▸ Task instructions
Write out the data below in full. Keep it exact.

(Data shown begins)

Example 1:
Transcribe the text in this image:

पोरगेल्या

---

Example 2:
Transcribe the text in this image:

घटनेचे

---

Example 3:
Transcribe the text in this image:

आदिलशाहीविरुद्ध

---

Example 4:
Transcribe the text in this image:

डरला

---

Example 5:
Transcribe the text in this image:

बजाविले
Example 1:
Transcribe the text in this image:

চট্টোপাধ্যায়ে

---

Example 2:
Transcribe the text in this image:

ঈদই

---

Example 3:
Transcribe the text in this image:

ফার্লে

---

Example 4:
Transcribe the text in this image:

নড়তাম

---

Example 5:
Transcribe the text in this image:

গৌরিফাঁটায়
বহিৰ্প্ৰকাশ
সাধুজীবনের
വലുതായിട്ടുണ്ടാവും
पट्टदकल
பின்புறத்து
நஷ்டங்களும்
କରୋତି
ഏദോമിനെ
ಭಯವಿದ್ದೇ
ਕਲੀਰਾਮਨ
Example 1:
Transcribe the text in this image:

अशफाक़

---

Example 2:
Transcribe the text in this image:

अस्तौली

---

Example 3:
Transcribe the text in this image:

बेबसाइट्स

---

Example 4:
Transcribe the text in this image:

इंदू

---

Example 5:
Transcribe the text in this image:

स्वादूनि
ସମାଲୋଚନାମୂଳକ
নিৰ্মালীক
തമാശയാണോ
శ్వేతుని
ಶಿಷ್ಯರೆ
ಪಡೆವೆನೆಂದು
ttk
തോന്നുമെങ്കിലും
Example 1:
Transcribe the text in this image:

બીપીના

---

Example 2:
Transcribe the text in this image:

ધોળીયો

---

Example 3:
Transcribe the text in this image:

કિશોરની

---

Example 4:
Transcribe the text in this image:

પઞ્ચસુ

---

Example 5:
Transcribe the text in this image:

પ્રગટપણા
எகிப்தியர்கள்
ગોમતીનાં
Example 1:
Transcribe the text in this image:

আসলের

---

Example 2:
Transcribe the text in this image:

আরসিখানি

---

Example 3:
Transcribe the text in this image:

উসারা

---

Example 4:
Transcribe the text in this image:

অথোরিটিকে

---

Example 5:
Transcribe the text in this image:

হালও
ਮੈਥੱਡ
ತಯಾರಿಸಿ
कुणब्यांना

(Data shown ends)

▸ Problem solution
Example 1:
Transcribe the text in this image:

पोरगेल्या

---

Example 2:
Transcribe the text in this image:

घटनेचे

---

Example 3:
Transcribe the text in this image:

आदिलशाहीविरुद्ध

---

Example 4:
Transcribe the text in this image:

डरला

---

Example 5:
Transcribe the text in this image:

बजाविले
Example 1:
Transcribe the text in this image:

চট্টোপাধ্যায়ে

---

Example 2:
Transcribe the text in this image:

ঈদই

---

Example 3:
Transcribe the text in this image:

ফার্লে

---

Example 4:
Transcribe the text in this image:

নড়তাম

---

Example 5:
Transcribe the text in this image:

গৌরিফাঁটায়
বহিৰ্প্ৰকাশ
সাধুজীবনের
വലുതായിട്ടുണ്ടാവും
पट्टदकल
பின்புறத்து
நஷ்டங்களும்
କରୋତି
ഏദോമിനെ
ಭಯವಿದ್ದೇ
ਕਲੀਰਾਮਨ
Example 1:
Transcribe the text in this image:

अशफाक़

---

Example 2:
Transcribe the text in this image:

अस्तौली

---

Example 3:
Transcribe the text in this image:

बेबसाइट्स

---

Example 4:
Transcribe the text in this image:

इंदू

---

Example 5:
Transcribe the text in this image:

स्वादूनि
ସମାଲୋଚନାମୂଳକ
নিৰ্মালীক
തമാശയാണോ
శ్వేతుని
ಶಿಷ್ಯರೆ
ಪಡೆವೆನೆಂದು
ttk
തോന്നുമെങ്കിലും
Example 1:
Transcribe the text in this image:

બીપીના

---

Example 2:
Transcribe the text in this image:

ધોળીયો

---

Example 3:
Transcribe the text in this image:

કિશોરની

---

Example 4:
Transcribe the text in this image:

પઞ્ચસુ

---

Example 5:
Transcribe the text in this image:

પ્રગટપણા
எகிப்தியர்கள்
ગોમતીનાં
Example 1:
Transcribe the text in this image:

আসলের

---

Example 2:
Transcribe the text in this image:

আরসিখানি

---

Example 3:
Transcribe the text in this image:

উসারা

---

Example 4:
Transcribe the text in this image:

অথোরিটিকে

---

Example 5:
Transcribe the text in this image:

হালও
ਮੈਥੱਡ
ತಯಾರಿಸಿ
कुणब्यांना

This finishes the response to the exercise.